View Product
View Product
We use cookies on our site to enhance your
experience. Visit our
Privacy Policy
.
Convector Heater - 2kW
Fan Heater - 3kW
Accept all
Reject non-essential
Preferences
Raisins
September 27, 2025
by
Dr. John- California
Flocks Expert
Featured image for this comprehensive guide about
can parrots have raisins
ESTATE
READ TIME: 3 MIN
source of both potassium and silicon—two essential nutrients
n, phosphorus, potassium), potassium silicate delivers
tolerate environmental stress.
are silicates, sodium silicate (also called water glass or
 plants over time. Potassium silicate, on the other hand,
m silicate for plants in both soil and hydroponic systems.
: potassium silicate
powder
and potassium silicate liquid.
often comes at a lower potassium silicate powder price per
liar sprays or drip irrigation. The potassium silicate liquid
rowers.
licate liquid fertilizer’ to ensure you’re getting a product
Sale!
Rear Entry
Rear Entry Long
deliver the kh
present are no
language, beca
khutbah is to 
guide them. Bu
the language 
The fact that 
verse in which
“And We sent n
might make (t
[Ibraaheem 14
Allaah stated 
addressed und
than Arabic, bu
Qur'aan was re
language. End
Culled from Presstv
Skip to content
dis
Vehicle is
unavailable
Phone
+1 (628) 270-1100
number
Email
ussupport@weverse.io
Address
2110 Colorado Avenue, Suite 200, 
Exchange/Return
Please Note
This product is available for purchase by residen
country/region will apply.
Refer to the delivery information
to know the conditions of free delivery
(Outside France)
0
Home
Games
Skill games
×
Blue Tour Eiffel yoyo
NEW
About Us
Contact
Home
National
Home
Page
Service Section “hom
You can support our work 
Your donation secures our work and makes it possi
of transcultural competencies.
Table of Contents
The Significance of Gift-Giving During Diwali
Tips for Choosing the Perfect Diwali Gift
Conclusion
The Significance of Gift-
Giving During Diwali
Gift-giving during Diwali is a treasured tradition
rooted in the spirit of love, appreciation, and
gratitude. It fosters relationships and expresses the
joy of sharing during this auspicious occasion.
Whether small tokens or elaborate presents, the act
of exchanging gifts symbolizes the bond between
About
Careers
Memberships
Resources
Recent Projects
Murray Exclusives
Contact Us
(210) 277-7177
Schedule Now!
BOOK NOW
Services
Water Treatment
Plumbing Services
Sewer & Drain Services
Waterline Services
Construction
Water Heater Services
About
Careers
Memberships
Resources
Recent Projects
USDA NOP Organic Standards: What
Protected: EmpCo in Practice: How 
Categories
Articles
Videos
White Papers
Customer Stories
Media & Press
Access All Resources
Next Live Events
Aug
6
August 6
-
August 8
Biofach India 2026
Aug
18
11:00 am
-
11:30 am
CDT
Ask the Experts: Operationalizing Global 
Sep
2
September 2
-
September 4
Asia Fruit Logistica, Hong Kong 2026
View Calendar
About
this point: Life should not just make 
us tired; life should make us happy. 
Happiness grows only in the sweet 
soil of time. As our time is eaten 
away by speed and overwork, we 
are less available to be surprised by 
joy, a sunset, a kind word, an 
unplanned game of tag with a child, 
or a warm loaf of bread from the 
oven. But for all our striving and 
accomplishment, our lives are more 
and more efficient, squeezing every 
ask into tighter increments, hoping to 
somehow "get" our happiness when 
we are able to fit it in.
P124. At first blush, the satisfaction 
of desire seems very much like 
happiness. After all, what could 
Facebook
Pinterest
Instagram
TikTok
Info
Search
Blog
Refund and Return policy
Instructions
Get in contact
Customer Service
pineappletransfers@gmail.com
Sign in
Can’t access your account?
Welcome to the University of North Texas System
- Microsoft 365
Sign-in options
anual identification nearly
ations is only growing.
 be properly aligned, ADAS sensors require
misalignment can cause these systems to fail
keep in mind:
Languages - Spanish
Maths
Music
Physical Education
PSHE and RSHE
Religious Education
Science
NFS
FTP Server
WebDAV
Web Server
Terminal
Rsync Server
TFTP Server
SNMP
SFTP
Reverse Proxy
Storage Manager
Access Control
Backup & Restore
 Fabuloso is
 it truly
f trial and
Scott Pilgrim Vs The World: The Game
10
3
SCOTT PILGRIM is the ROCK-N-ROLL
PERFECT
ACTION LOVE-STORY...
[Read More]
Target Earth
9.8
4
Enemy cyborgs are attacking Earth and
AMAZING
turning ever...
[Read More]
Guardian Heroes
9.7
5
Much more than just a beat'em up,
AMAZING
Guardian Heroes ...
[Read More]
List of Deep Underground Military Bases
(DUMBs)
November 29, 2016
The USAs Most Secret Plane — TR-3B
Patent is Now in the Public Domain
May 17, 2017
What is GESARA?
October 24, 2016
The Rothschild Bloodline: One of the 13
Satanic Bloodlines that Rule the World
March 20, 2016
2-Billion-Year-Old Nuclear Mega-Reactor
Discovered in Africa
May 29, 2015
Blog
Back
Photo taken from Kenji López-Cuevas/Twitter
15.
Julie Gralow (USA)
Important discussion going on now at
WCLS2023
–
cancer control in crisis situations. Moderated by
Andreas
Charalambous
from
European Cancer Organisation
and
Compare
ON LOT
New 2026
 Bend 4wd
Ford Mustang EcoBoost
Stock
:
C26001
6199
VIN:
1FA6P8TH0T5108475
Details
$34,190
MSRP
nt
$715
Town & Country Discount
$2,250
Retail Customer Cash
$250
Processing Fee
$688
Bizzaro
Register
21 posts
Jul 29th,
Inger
* * *
WRITTEN TASK
Reproduce every line of the data above verbatim, from start to finish.

ANSWER TO THE PROBLEM
View Product
View Product
We use cookies on our site to enhance your
experience. Visit our
Privacy Policy
.
Convector Heater - 2kW
Fan Heater - 3kW
Accept all
Reject non-essential
Preferences
Raisins
September 27, 2025
by
Dr. John- California
Flocks Expert
Featured image for this comprehensive guide about
can parrots have raisins
ESTATE
READ TIME: 3 MIN
source of both potassium and silicon—two essential nutrients
n, phosphorus, potassium), potassium silicate delivers
tolerate environmental stress.
are silicates, sodium silicate (also called water glass or
 plants over time. Potassium silicate, on the other hand,
m silicate for plants in both soil and hydroponic systems.
: potassium silicate
powder
and potassium silicate liquid.
often comes at a lower potassium silicate powder price per
liar sprays or drip irrigation. The potassium silicate liquid
rowers.
licate liquid fertilizer’ to ensure you’re getting a product
Sale!
Rear Entry
Rear Entry Long
deliver the kh
present are no
language, beca
khutbah is to 
guide them. Bu
the language 
The fact that 
verse in which
“And We sent n
might make (t
[Ibraaheem 14
Allaah stated 
addressed und
than Arabic, bu
Qur'aan was re
language. End
Culled from Presstv
Skip to content
dis
Vehicle is
unavailable
Phone
+1 (628) 270-1100
number
Email
ussupport@weverse.io
Address
2110 Colorado Avenue, Suite 200, 
Exchange/Return
Please Note
This product is available for purchase by residen
country/region will apply.
Refer to the delivery information
to know the conditions of free delivery
(Outside France)
0
Home
Games
Skill games
×
Blue Tour Eiffel yoyo
NEW
About Us
Contact
Home
National
Home
Page
Service Section “hom
You can support our work 
Your donation secures our work and makes it possi
of transcultural competencies.
Table of Contents
The Significance of Gift-Giving During Diwali
Tips for Choosing the Perfect Diwali Gift
Conclusion
The Significance of Gift-
Giving During Diwali
Gift-giving during Diwali is a treasured tradition
rooted in the spirit of love, appreciation, and
gratitude. It fosters relationships and expresses the
joy of sharing during this auspicious occasion.
Whether small tokens or elaborate presents, the act
of exchanging gifts symbolizes the bond between
About
Careers
Memberships
Resources
Recent Projects
Murray Exclusives
Contact Us
(210) 277-7177
Schedule Now!
BOOK NOW
Services
Water Treatment
Plumbing Services
Sewer & Drain Services
Waterline Services
Construction
Water Heater Services
About
Careers
Memberships
Resources
Recent Projects
USDA NOP Organic Standards: What
Protected: EmpCo in Practice: How 
Categories
Articles
Videos
White Papers
Customer Stories
Media & Press
Access All Resources
Next Live Events
Aug
6
August 6
-
August 8
Biofach India 2026
Aug
18
11:00 am
-
11:30 am
CDT
Ask the Experts: Operationalizing Global 
Sep
2
September 2
-
September 4
Asia Fruit Logistica, Hong Kong 2026
View Calendar
About
this point: Life should not just make 
us tired; life should make us happy. 
Happiness grows only in the sweet 
soil of time. As our time is eaten 
away by speed and overwork, we 
are less available to be surprised by 
joy, a sunset, a kind word, an 
unplanned game of tag with a child, 
or a warm loaf of bread from the 
oven. But for all our striving and 
accomplishment, our lives are more 
and more efficient, squeezing every 
ask into tighter increments, hoping to 
somehow "get" our happiness when 
we are able to fit it in.
P124. At first blush, the satisfaction 
of desire seems very much like 
happiness. After all, what could 
Facebook
Pinterest
Instagram
TikTok
Info
Search
Blog
Refund and Return policy
Instructions
Get in contact
Customer Service
pineappletransfers@gmail.com
Sign in
Can’t access your account?
Welcome to the University of North Texas System
- Microsoft 365
Sign-in options
anual identification nearly
ations is only growing.
 be properly aligned, ADAS sensors require
misalignment can cause these systems to fail
keep in mind:
Languages - Spanish
Maths
Music
Physical Education
PSHE and RSHE
Religious Education
Science
NFS
FTP Server
WebDAV
Web Server
Terminal
Rsync Server
TFTP Server
SNMP
SFTP
Reverse Proxy
Storage Manager
Access Control
Backup & Restore
 Fabuloso is
 it truly
f trial and
Scott Pilgrim Vs The World: The Game
10
3
SCOTT PILGRIM is the ROCK-N-ROLL
PERFECT
ACTION LOVE-STORY...
[Read More]
Target Earth
9.8
4
Enemy cyborgs are attacking Earth and
AMAZING
turning ever...
[Read More]
Guardian Heroes
9.7
5
Much more than just a beat'em up,
AMAZING
Guardian Heroes ...
[Read More]
List of Deep Underground Military Bases
(DUMBs)
November 29, 2016
The USAs Most Secret Plane — TR-3B
Patent is Now in the Public Domain
May 17, 2017
What is GESARA?
October 24, 2016
The Rothschild Bloodline: One of the 13
Satanic Bloodlines that Rule the World
March 20, 2016
2-Billion-Year-Old Nuclear Mega-Reactor
Discovered in Africa
May 29, 2015
Blog
Back
Photo taken from Kenji López-Cuevas/Twitter
15.
Julie Gralow (USA)
Important discussion going on now at
WCLS2023
–
cancer control in crisis situations. Moderated by
Andreas
Charalambous
from
European Cancer Organisation
and
Compare
ON LOT
New 2026
 Bend 4wd
Ford Mustang EcoBoost
Stock
:
C26001
6199
VIN:
1FA6P8TH0T5108475
Details
$34,190
MSRP
nt
$715
Town & Country Discount
$2,250
Retail Customer Cash
$250
Processing Fee
$688
Bizzaro
Register
21 posts
Jul 29th,
Inger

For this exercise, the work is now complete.